Au début de l’année 2015, le Premier ministre a proposé, dans la continuité de nos travaux, la mise en place d’un groupe de travail sur l’avenir des concessions autoroutières. Les premières réunions de travail ont commencé à la fin de janvier 2015. Ce groupe de travail associe quinze parlementaires, de la majorité et de l’opposition, ainsi que des représentants de l’administration.
Le Gouvernement est déterminé à remettre à plat les concessions autoroutières, afin de mettre en œuvre les recommandations formulées par la Cour des comptes et l’Autorité de la concurrence visant à un rééquilibrage des relations contractuelles entre l’État et les sociétés concessionnaires.
Ses objectifs sont clairs : proposer une meilleure régulation des péages, afin de préserver le pouvoir d’achat des automobilistes, un encadrement plus strict des profits des sociétés concessionnaires, ainsi que la participation accrue de ces dernières au financement des infrastructures de transport du pays.

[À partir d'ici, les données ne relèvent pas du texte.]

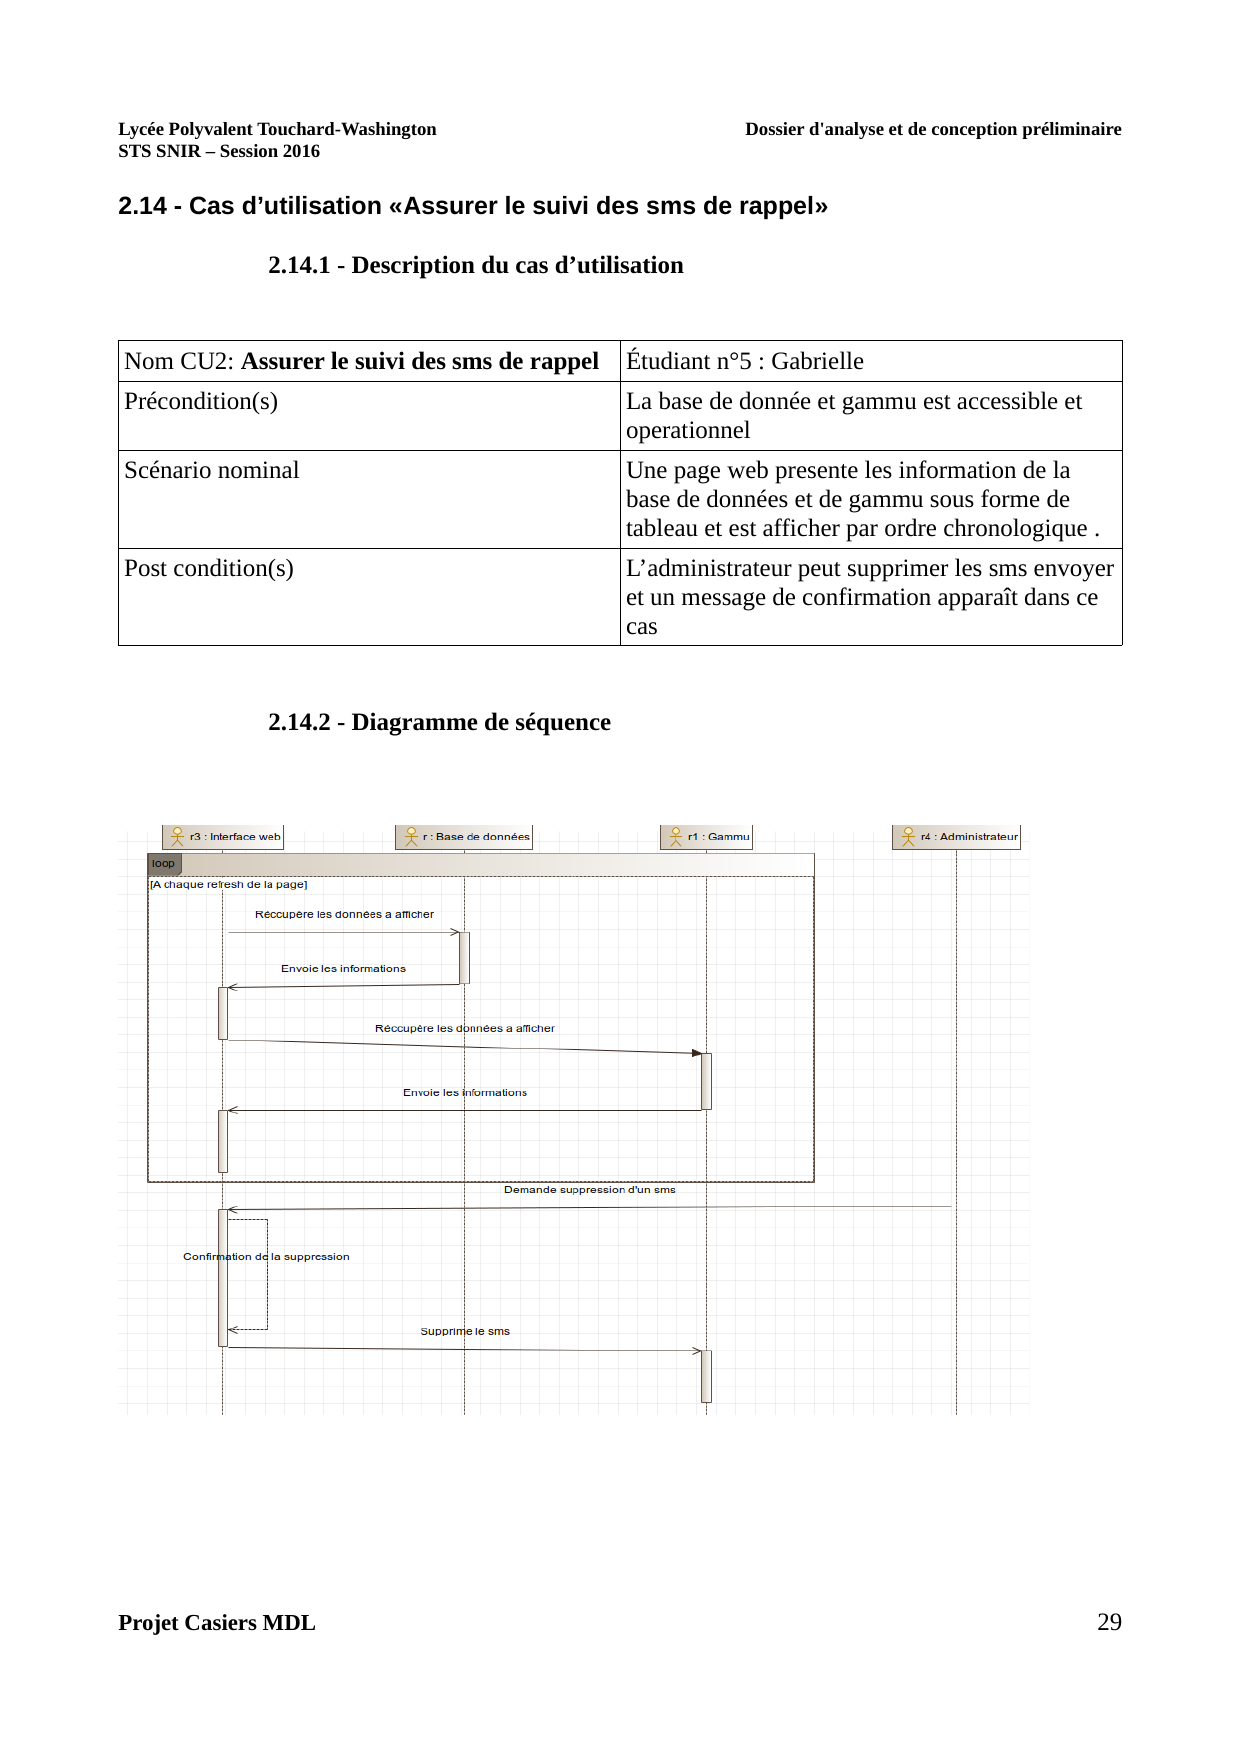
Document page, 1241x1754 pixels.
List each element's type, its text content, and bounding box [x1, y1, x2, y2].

picture [118, 825, 1030, 1415]
subtitle 2.14.1 - Description du cas d’utilisation [118, 247, 1122, 280]
table_header Étudiant n°5 : Gabrielle [621, 341, 1122, 381]
table_cell Une page web presente les information de la base de données et de gammu sous forme de tableau et est afficher par ordre chronologique . [621, 451, 1122, 547]
table_cell L’administrateur peut supprimer les sms envoyer et un message de confirmation apparaît dans ce cas [621, 549, 1122, 645]
subtitle 2.14.2 - Diagramme de séquence [118, 707, 1122, 736]
table_cell Scénario nominal [119, 451, 620, 547]
table_cell Précondition(s) [119, 382, 620, 449]
subtitle 2.14 - Cas d’utilisation «Assurer le suivi des sms de rappel» [118, 191, 1122, 219]
table_header Nom CU2: Assurer le suivi des sms de rappel [119, 341, 620, 381]
table_cell Post condition(s) [119, 549, 620, 645]
table_cell La base de donnée et gammu est accessible et operationnel [621, 382, 1122, 449]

Monsieur le ministre, vous avez donc un vrai souci de l’intérêt général, car c’est bien de cela qu’il s’agit aujourd’hui, et je m’en félicite. D’ailleurs, dans l’attente de l’aboutissement de ces travaux, le Gouvernement a décidé de surseoir à l’application de la hausse des péages.
Nous n’ignorons pas que ce dossier se révèle complexe, car il concerne des contrats de concession négociés jusqu’en 2028-2030.